Eesti Pank participated in the preparation of the European Agreement together with the Estonian delegation. The Agreement was signed on 12June 1995 in Luxembourg and marked an important step in the path of joining the European Union. Through the European Agreement, Estonia will be the first among the Central and East European countries to become an associate member without a transition period.

The European Agreement stipulates that the credit institutions of Estonia and the European Union have the right to commence their activities in the territory of each other on equal terms with the domestic credit institutions. One of the basic stipulations is free movement of payments, investments and other capital as well as the obligation of Estonia and other countries of the European Union not to impose restrictions in this field now or in the future. The aim of the economic cooperation is to create a framework promoting the development of the sectors providing banking, insurance and financial services. Within the framework of general cooperation, the European Union gives technical assistance to support the aspirations of Estonia in bringing the monetary policy into conformity with the European Monetary System (ERM). Efforts are also made to impede the usage of financial systems for the investment of monies received from criminal activities into legal business or investments. For the Estonian integration into the European Union, it is important that the Estonian legislation coincide with that of the European Union.

The European Agreement will come into effect after its ratification by the parliaments of all the EU countries.
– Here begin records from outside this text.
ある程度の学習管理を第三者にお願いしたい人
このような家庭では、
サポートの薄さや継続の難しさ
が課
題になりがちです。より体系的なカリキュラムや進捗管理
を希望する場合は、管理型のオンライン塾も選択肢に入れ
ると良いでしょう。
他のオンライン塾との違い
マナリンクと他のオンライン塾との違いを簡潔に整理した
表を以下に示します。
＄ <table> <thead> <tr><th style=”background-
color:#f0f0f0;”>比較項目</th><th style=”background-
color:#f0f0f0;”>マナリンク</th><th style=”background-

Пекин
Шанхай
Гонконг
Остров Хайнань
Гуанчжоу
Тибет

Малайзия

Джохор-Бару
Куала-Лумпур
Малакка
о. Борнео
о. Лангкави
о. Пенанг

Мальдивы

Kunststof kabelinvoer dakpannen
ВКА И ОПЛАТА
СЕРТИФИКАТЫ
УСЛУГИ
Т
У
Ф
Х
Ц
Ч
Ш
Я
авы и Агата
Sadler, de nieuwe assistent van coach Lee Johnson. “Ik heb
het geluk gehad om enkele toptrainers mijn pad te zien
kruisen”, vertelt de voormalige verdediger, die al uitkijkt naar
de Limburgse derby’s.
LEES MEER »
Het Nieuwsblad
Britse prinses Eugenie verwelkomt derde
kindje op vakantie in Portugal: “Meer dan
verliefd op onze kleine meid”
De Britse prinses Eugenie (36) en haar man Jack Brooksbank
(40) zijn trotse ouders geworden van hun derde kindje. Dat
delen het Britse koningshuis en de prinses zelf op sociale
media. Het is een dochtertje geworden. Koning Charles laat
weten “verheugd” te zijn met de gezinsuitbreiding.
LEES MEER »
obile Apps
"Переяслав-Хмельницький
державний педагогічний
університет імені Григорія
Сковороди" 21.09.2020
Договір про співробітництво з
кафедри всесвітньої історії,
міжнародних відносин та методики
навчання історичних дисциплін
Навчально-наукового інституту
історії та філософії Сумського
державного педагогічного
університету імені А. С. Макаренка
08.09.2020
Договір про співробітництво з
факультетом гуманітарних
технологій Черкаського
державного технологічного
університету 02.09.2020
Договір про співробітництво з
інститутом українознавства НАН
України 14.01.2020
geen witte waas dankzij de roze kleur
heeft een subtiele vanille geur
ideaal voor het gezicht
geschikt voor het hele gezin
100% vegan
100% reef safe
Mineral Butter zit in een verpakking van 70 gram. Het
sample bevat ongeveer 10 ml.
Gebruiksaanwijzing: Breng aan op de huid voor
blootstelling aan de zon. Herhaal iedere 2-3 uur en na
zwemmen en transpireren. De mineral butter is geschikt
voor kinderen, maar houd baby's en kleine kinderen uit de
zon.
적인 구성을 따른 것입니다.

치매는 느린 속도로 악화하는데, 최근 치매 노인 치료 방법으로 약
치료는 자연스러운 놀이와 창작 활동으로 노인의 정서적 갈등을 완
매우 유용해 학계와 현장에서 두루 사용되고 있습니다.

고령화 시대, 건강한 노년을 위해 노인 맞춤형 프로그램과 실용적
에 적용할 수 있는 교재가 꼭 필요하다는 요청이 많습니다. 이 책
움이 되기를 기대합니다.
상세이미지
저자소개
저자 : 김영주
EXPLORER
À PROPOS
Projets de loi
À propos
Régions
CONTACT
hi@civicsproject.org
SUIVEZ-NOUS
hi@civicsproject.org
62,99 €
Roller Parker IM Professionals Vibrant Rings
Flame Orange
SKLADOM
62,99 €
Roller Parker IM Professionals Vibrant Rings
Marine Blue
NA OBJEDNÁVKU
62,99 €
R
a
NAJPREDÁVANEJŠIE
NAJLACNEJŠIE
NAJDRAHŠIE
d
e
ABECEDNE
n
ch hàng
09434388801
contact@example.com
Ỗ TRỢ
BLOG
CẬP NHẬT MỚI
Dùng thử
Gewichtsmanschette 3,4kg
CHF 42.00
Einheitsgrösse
Central Banks of Other Countries

In 1995 Eesti Pank continued the cooperation and exchange of information with the central banks of other countries. The contact with representatives of the central banks belonging to the same IMF constituency as Estonia (Nordic-Baltic Constituency), i.e., Finland, Sweden, Norway, Iceland and Denmark was especially close. Consultants from the central banks of Nordic countries gave expert advice on banking supervision, clearing systems and financial markets.

With regard to routine work a lot of attention was paid to getting to know the experience of other reforming countries. In June 1995, the Second Seminar of Central Banks of the Baltic Countries took place in Latvia where the issues of monetary policy, banking supervision and management of foreign currency reserves were discussed by three working groups. For the moment, the seminar is the main forum for the exchange of information and introduction of standpoints between the central banks of the Baltic countries.

Training Assistance

Between 1992 and 1995, 51 employees of Eesti Pank have participated in the training courses organised and financed by the IMF, 10 of them in Washington, the rest either in the training centre of the Joint Vienna Institute or in different regional courses organised by the IMF. The main subjects have been banking supervision, balance of payments methodology, accounting, settlements, statistics, monetary policy and financial analysis.

16 people from Eesti Pank participated in the training courses organised by the BIS between 1993 and 1995, the majority of them in the courses on banking supervision and legislation.

Cooperation with other central banks in the field of training has also been many-sided. Between 1992 and 1995, Eesti Pank officers visited 10 central banks and their training centres with the aim of getting acquainted with the work of their corresponding departments. 47 people from Eesti Pank visited Suomen Pankki (Bank of Finland) and 15 Sveriges Riksbank (the central bank of Sweden). 19 people studied in the Centre for Central Banking Studies of the Bank of England, 30 people in the Austrian Bankers' College of the Oesterreichische Zentralbank (the central bank of Austria), 8 in the Gerzensee Studienzentrum of the central bank of Switzerland, 6 in the Deutsche Bundesbank, 7 in the Denmarks Nationalbank and 4 people in the Banca d'ltalia.